**DATASET CONTENT**
#####

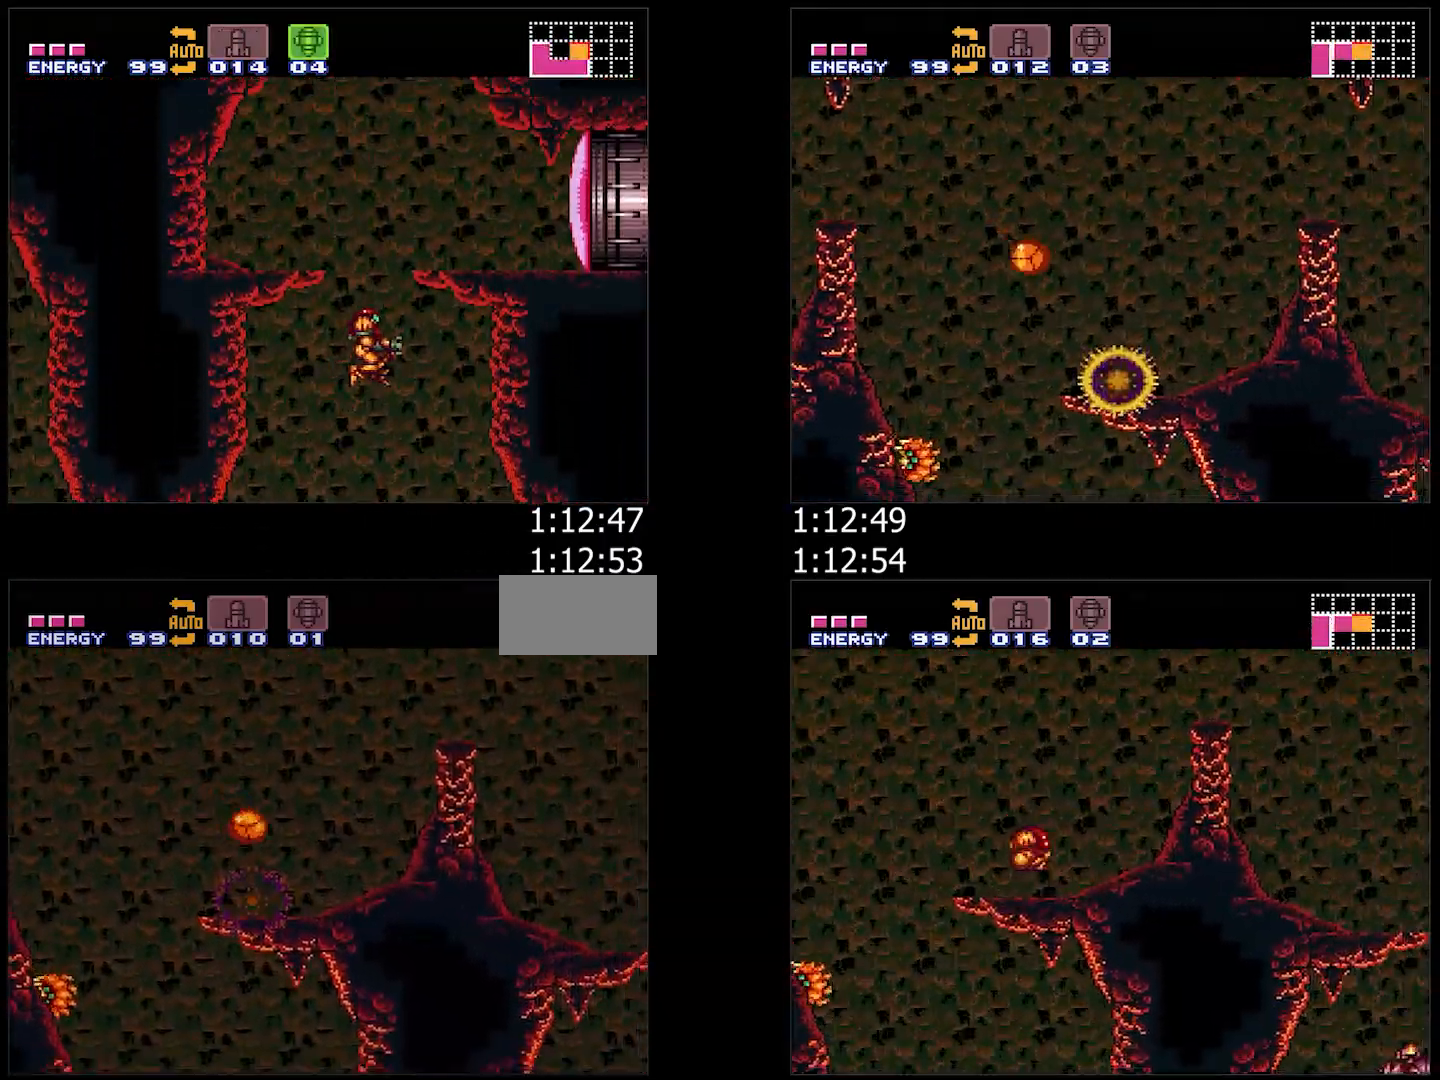
{"buttons": ["A", "B", "Y", "DPAD_RIGHT"], "events": [[17, "DPAD_UP", "down"], [50, "DPAD_RIGHT", "up"], [67, "DPAD_RIGHT", "down"], [167, "DPAD_UP", "up"], [283, "B", "down"], [433, "Y", "down"]]}
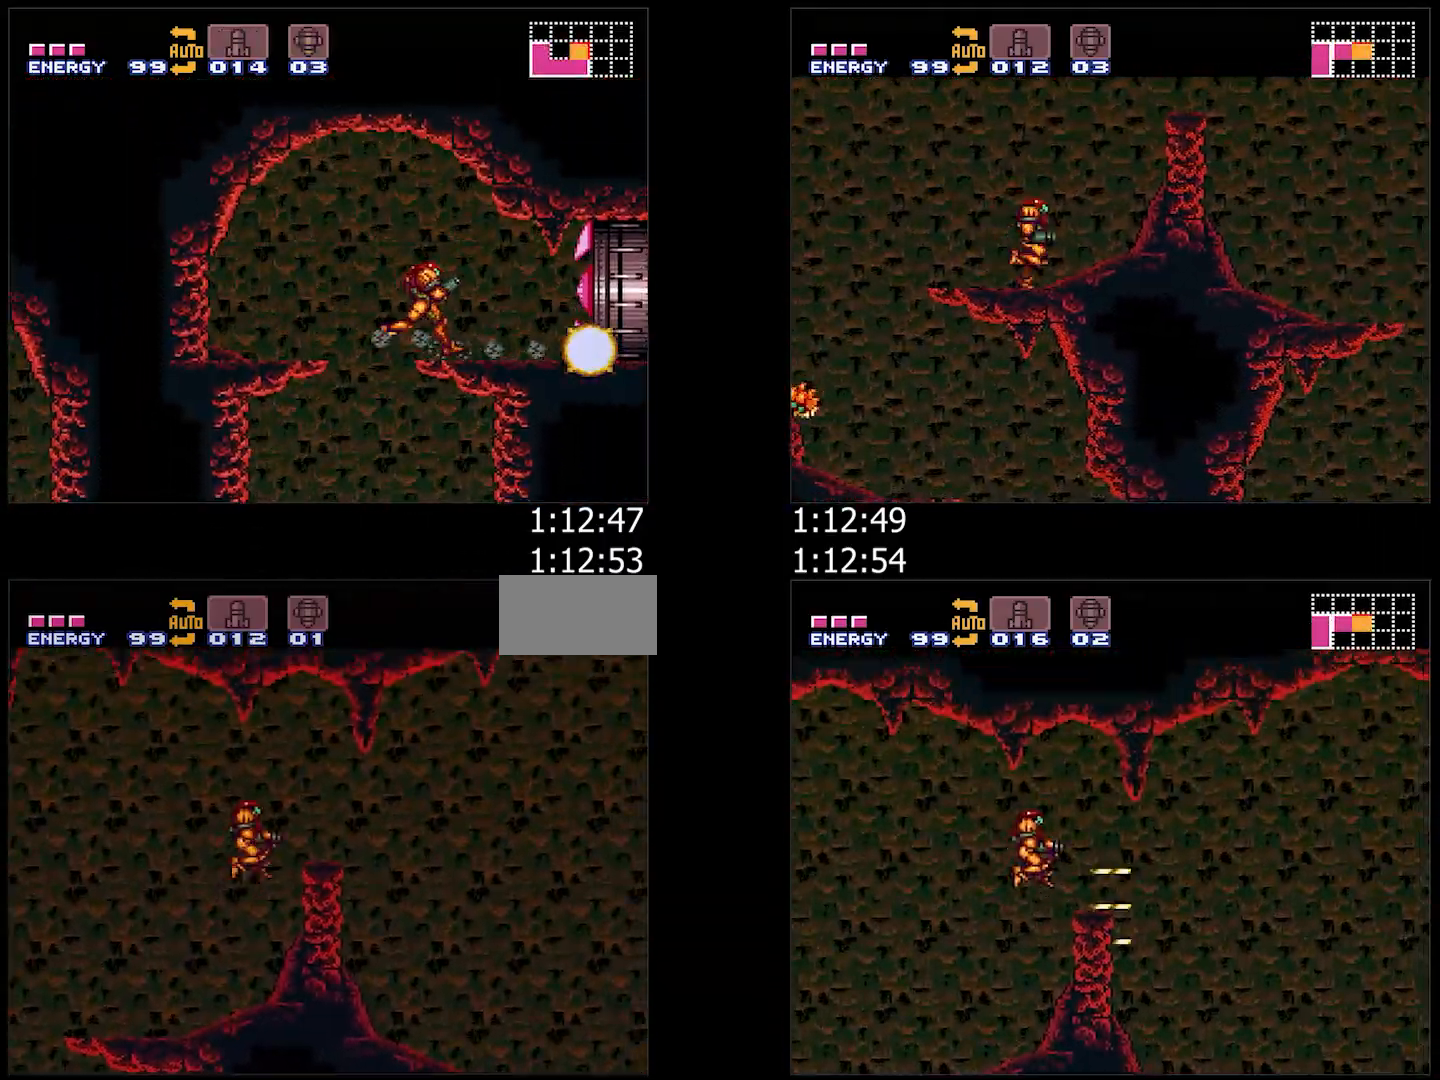
{"buttons": ["A", "Y", "L1", "DPAD_RIGHT"], "events": [[100, "Y", "up"], [133, "B", "up"], [233, "L1", "down"], [483, "Y", "down"]]}
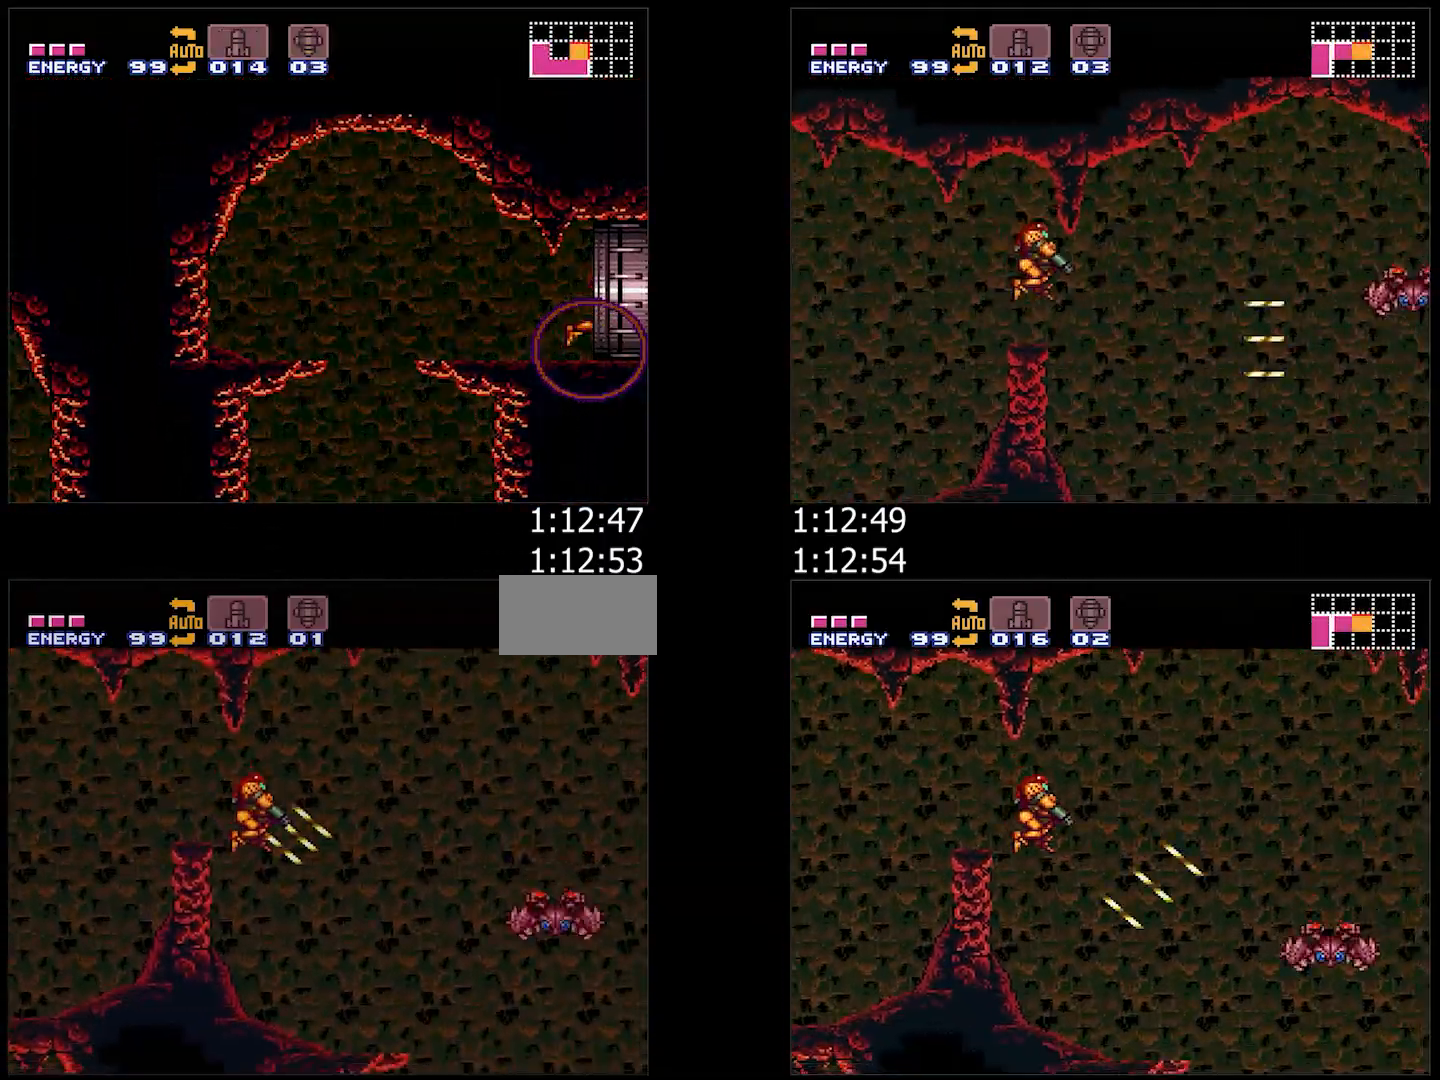
{"buttons": ["A", "L1", "DPAD_RIGHT"], "events": [[67, "Y", "up"], [333, "Y", "down"], [450, "Y", "up"]]}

#####

**EXERCISE REQUIREMENTS**
Go through the listing above and retype it exactly, skipping every picture.

**ANSWER TO THIS PROBLEM**
{"buttons": ["A", "B", "Y", "DPAD_RIGHT"], "events": [[17, "DPAD_UP", "down"], [50, "DPAD_RIGHT", "up"], [67, "DPAD_RIGHT", "down"], [167, "DPAD_UP", "up"], [283, "B", "down"], [433, "Y", "down"]]}
{"buttons": ["A", "Y", "L1", "DPAD_RIGHT"], "events": [[100, "Y", "up"], [133, "B", "up"], [233, "L1", "down"], [483, "Y", "down"]]}
{"buttons": ["A", "L1", "DPAD_RIGHT"], "events": [[67, "Y", "up"], [333, "Y", "down"], [450, "Y", "up"]]}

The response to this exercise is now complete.